This meta-analysis is the largest comparing efficacy and safety of DOACs vs VKAs in patients with non-valvular AF and cancer so far, and clearly shows that DOACs may be considered a suitable anticoagulant agent in this challenging subgroup of patients. DOACs use was related to a more effective and safer profile as compared to VKAs and significantly lowered the rates of SSE, ischemic and hemorrhagic stroke, VTE, major bleeding and gastrointestinal and intracranial bleeding. In addition, DOACs represent a handy therapeutic strategy, not requiring frequent monitoring of INR and with less expected drug-drug interactions, providing a less burdensome alternative to a highly frail population. Moreover, our analysis confirms the favorable efficacy and safety profile of DOACs in cancer patients recently outlined by Giustozzi et al. in a meta-analysis of RCTs comparing safety and efficacy of DOACs vs LMWH in the treatment of cancer-related VTE [36, 37]. Although the choice of anticoagulant therapy should be tailored on patients’ preferences and bleeding risk profile, taken together these evidences are hypothesis-generating, suggesting that the use of DOACs may represent a reasonable choice in cancer patients with AF. Prospective randomized trials evaluating the efficacy and safety profiles of DOACs vs VKAs in cancer patients with AF are eagerly awaited, in order to give more confidence to physicians that are involved in clinical daily management of this troublesome population.

Limitations

Our study presents some limitations.

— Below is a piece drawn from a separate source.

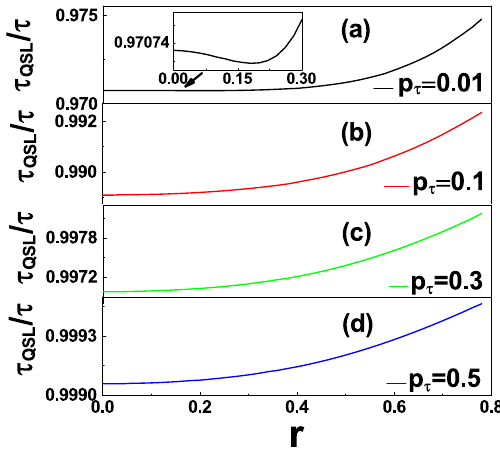
Fig. 2 QSLT for a given two-qubit state, quantified by τ QSL /τ as a function of the acceleration parameter r , when only Bob’s state is in the ADC. We set q R =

First, the meta-analysis only includes post-hoc analysis of RCT or retrospective population-based cohorts. The observational nature of reported data may affect the generalizability of our findings that should be considered as exploratory. However, prospective RCTs on this field are currently missing and we included in the analysis the best evidence produced so far. Second, all but three studies reported the adjusted RRs or propensity-score matched RRs. Including in the analysis unadjusted data for confounders may reduce the validity of the study. However, we performed a sensitivity analysis excluding the studies reporting only unadjusted RRs that confirmed the main findings of our study. Third, active cancer has been associated with worse outcomes [16, 27]. We performed a subgroup analysis on safety and efficacy of different anticoagulation strategies in patients with active cancer but the lack of information about type of cancer treatment and the heterogeneity among the studies regarding the definition of active cancer may have affected our results that need to be confirmed. Fourth, we did not perform an analysis on the basis of different cancer stages due to the lack of this information in the majority of the included studies. Fifth, TTR for VKA was reported only in few studies. The lack of TTR did not allow concluding that DOACs are superior to VKAs because a suboptimal TTR may have affected VKA safety and efficacy as shown by Kim et al. [19]. Finally, cancer population included in this meta-analysis is heterogeneous and some studies, as such the post-hoc analysis of ROCKET-AF trial [14] and the study by Sawant et al. [21], excluded patients with life-expectancy < 2 years and < 1 year, respectively, possibly with advanced cancer. However, the inclusion of large population-based, real-life studies in the analysis might have possibly overcome this pitfall.

Conclusions

In patients with cancer and non-valvular AF, the use of DOACs is associated with a significant reduction of thromboembolic and bleeding events and this result is consistent among patients with active cancer. Prospective randomized studies are needed to confirm our findings and address gaps in evidence.